Мэтлок ожесточенно пососал карамельку. Божечки. Почему в наши дни все непременно должно быть таким каверзным? Минное, блядь, поле. Господи, как же сейчас пригодилась бы сигарета.
– И вы не считаете, что это сама по себе примечательная особенность? – спросил он.
Кейт сердито уставилась на него.
– Уж не хотите ли вы сказать, что мне следовало сообщить об этом в моем первом отчете?
– Ага, вообще-то хочу.
– Вам не кажется, что сосредоточенность на гениталиях Сэмми намекала бы на предубежденность?
– Предубежденность?
– Трансфобную предубежденность. Которая, как вам известно, не только противоречит нашему полицейскому кодексу поведения, но и, прямо скажем, закону.
– Что за х… Что за фигня еще такая трансфобная? Мы убийство расследуем. Тут не урок социологии.
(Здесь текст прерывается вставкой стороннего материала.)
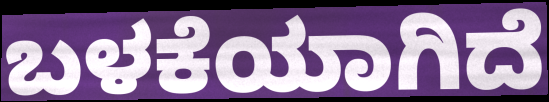
ಬಳಕೆಯಾಗಿದೆ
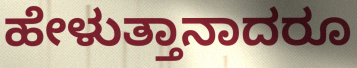
ಹೇಳುತ್ತಾನಾದರೂ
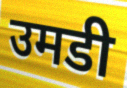
उमडी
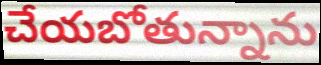
చేయబోతున్నాను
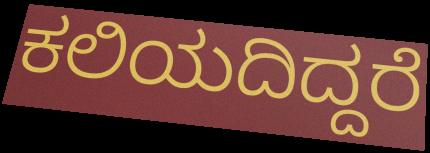
ಕಲಿಯದಿದ್ದರೆ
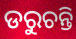
ଡରୁଚନ୍ତି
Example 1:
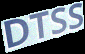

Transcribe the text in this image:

DTSS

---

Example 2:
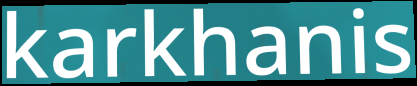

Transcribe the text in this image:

karkhanis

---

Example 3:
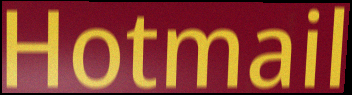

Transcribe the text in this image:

Hotmail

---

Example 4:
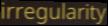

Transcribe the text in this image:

irregularity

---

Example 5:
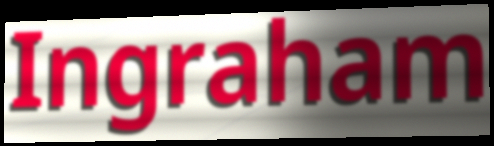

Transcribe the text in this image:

Ingraham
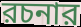
রচনার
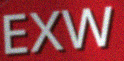
EXW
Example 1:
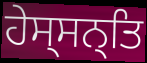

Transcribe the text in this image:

ਹੇਸ੍ਸਨ੍ਤਿ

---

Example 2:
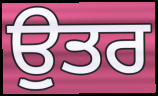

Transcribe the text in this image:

ਉੁਤਰ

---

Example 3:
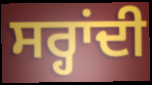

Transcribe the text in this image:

ਸਰ੍ਹਾਂਦੀ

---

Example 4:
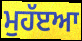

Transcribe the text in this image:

ਮੁਹੱੲਆ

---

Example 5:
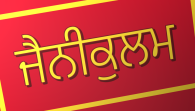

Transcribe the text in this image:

ਜੈਨੀਕੁਲਮ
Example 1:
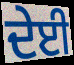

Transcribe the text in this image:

Кейт вздохнула, явно совершая некоторое внутреннее усилие, чтобы сдвинуть свои раздражение и обиду к чему-то похожему на терпимость к этому жалкому невежественному мужчине из ХХ века.
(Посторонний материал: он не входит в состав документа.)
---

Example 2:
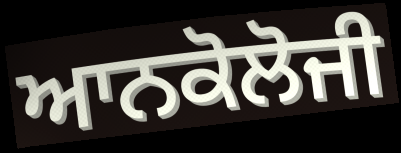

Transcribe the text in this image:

ਆਨਕੋਲੋਜੀ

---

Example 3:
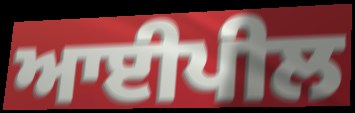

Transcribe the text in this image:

ਆਈਪੀਲ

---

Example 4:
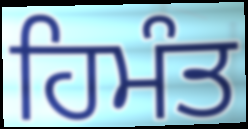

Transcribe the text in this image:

ਹਿਮੰਤ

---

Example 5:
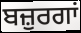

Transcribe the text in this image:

ਬਜ਼ੁਰਗਾਂ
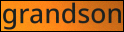
grandson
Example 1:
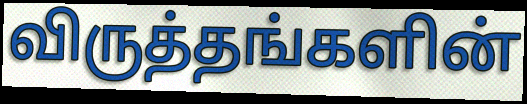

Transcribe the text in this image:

விருத்தங்களின்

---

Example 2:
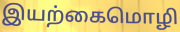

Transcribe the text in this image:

இயற்கைமொழி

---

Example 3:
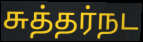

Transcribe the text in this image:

சுத்தர்நட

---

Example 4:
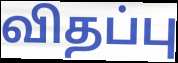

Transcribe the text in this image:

விதப்பு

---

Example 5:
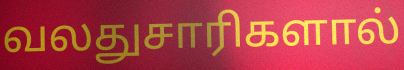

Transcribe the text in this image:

வலதுசாரிகளால்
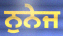
ਨੁਨੇਜ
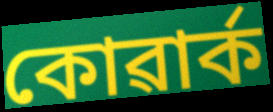
কোৱাৰ্ক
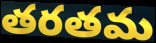
తరతమ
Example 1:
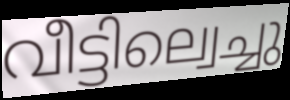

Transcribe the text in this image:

വീട്ടില്വെച്ചു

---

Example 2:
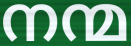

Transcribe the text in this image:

നന്മ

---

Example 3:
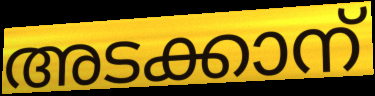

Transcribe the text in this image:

അടക്കാന്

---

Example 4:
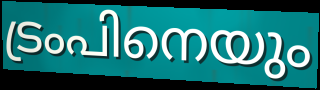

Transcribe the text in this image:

ട്രംപിനെയും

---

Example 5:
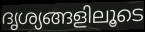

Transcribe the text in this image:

ദൃശ്യങ്ങളിലൂടെ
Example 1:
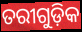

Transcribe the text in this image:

ତରୀଗୁଡ଼ିକ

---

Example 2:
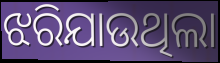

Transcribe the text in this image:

ଝରିଯାଉଥିଲା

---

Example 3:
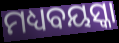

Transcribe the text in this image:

ମଧ୍ୟବୟସ୍କା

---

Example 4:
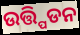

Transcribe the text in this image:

ଉତ୍ତ୍ପିଡନ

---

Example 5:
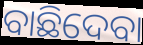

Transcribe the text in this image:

ବାଛିଦେବା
– Сэмми была женщиной, – подчеркнуто терпеливо проговорила Кейт. – Она определяла себя как женщину и находилась в переходном процессе. Как видите, она уже обзавелась грудями, а в ее теле обнаружены признаки приема гормонов.
– Но, с вашей точки зрения, это для нашего расследования не значимо?
– Удар нанесли в затылочную часть головы. Тело доставили без повреждений одежды. Нет никаких признаков того, что с гениталиями Сэмми что-то делали. Позвольте мне задать вам вопрос, Мик. Если бы жертвой оказалась все-таки цис-женщина, как вы столь предсказуемо сочли по умолчанию – эка невидаль, – и если бы ее привезли в точности таком же состоянии и в тех же обстоятельствах, что и Сэмми, вы бы ожидали от меня отчета, в котором говорится, что жертва – женщина с влагалищем?